Editorial note: This blog was originally posted in 2014 and has been updated.
April 5 2022 — Defer. Defer. Defer. That is usually the name of the game for income tax strategy. What does that mean for how we look at company balance sheets?
The definition of “Deferred Tax Liability” is an account on a company's balance sheet that is a result of temporary differences between the company's accounting and tax carrying values, the anticipated and enacted income tax rate, and estimated taxes payable for the current year. They occur when items of income or expense are treated differently in financial statements than in tax returns. Assets are booked for expected future tax benefits while liabilities are recorded for expected future tax costs. This keeps future tax obligations in front of company stakeholders and financial statement users such as bankers.
Different treatments cause timing differences that are temporary in nature. Common timing differences include cash basis accounting, advance rent income, prepaid expenses, long-term contracts, depreciation methods, deferred compensation, installment sales, prepaid subscription income, bad debt reserves, warranty expense, and loss contingencies. Pass-through entities present a unique issue. S-Corp’s and LLC’s don’t pay taxes, so how can they have deferred taxes? Everyone involved in the financial results of a pass-through entity understands the entity does pay taxes on income earned. The entity pays in the form of equity distributions to its owners.
The unique issue for pass-throughs? They don’t book deferred tax distributions. There is no deferred tax on the company balance sheet to remind financial statement users of looming future tax obligations.
Common permanent treatment differences include life insurance premiums and proceeds, fines and penalties, as well as meals and entertainment. Examples of exclusions or special deductions are municipal bond interest, dividend received deduction, or percentage depletion.
A deferred tax liability can impact the future cash flow of a non-pass-through company. Because of this, it also can impact the sales price for a business. During an M&A transaction, a savvy buyer will take into account deferred tax liabilities when figuring out how much to offer for a business.
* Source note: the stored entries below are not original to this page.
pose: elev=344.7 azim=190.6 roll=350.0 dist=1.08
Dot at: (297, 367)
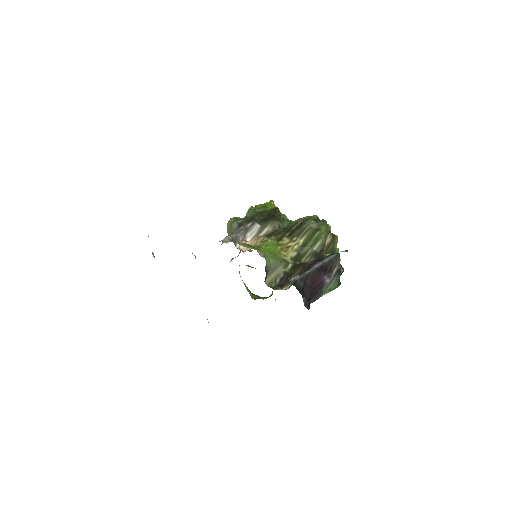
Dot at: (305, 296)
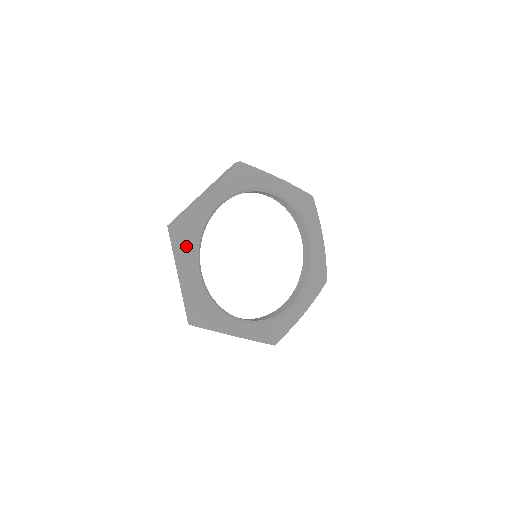
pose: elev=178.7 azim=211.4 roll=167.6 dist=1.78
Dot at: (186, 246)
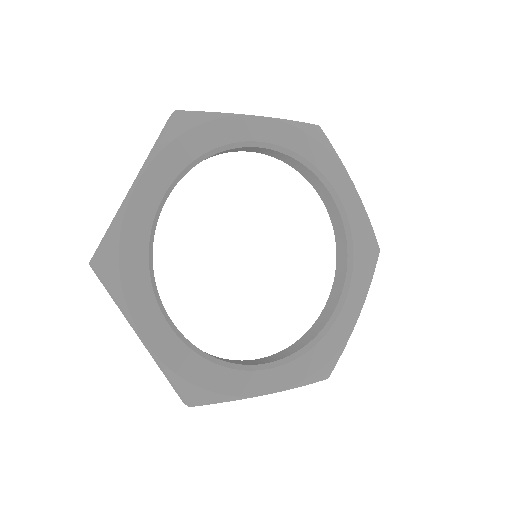
Dot at: (128, 291)
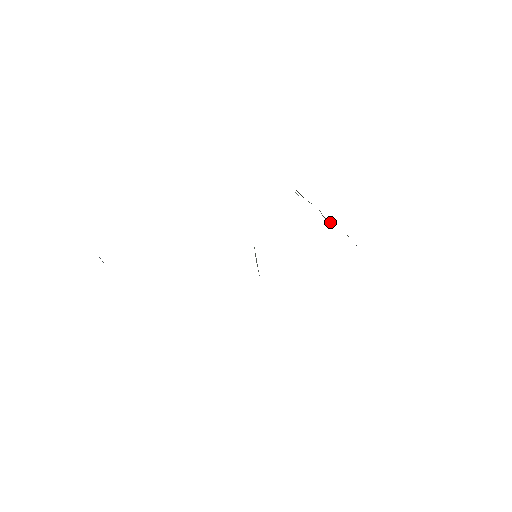
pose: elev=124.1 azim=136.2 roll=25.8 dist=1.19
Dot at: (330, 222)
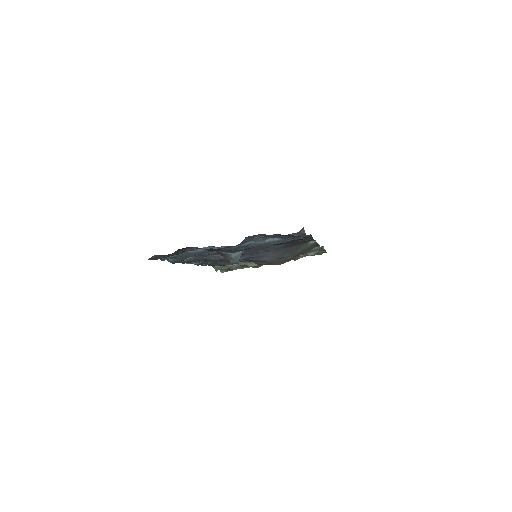
Dot at: occluded
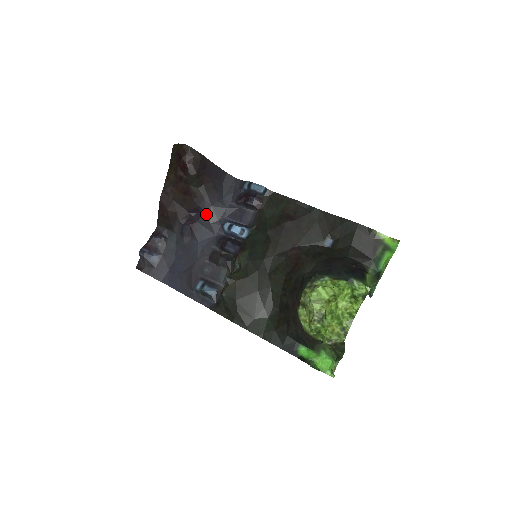
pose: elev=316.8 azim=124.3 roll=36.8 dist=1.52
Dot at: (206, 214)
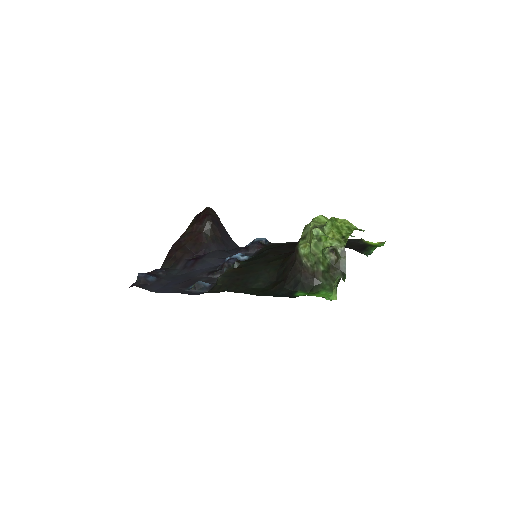
Dot at: (211, 253)
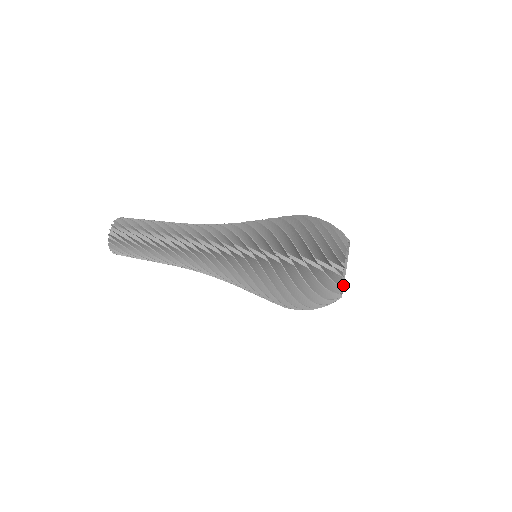
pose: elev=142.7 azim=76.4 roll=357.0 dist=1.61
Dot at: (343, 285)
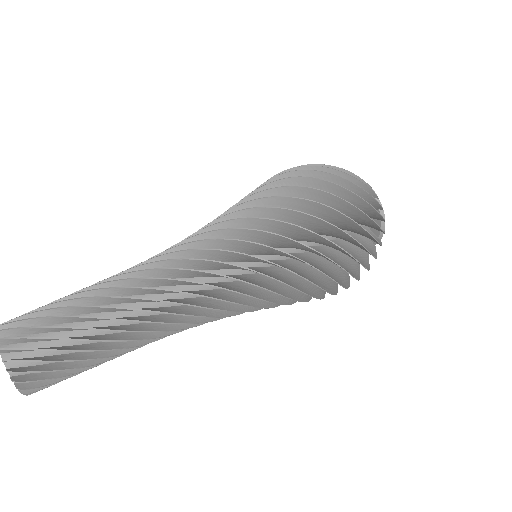
Dot at: (384, 231)
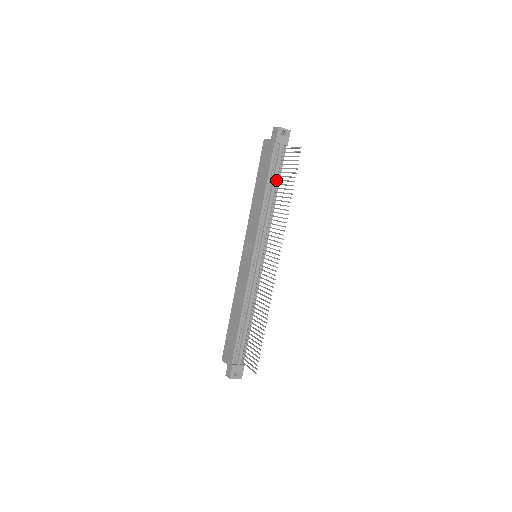
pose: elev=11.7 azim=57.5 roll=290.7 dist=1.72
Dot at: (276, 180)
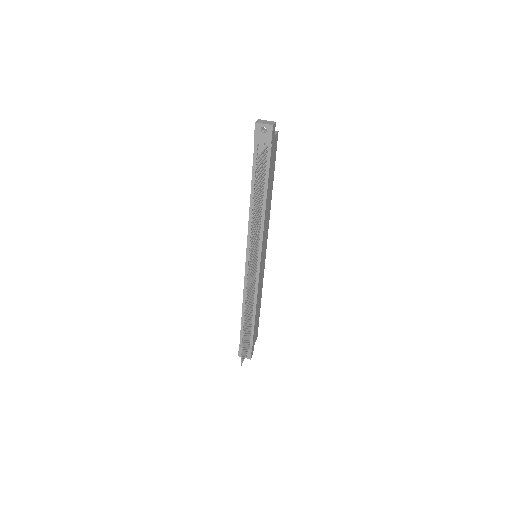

The liability will in essence be treated like a “debt” - but with nuances. The size of the debt is based on the present value of the remaining tax payment differential over the life of the assets. So it matters how much is still owed, over how long, and what the current age of the asset is. Also, the deferred tax liability only has value if the company is expected to be profitable and owe taxes in the future. The accounting can be complex and hiring an M&A advisor to help sort it out may be wise. Deferred tax liability is the kind of thing that can sneak up on people during an M&A negotiation and disrupt a closing late in the process.
The old adage with taxes is: defer defer defer. However, the value of deferred tax liability is always dependent on the current tax code and the various taxation rates. This means if there are significant changes passed in Washington, it may make sense to reconsider your tax deferral strategy.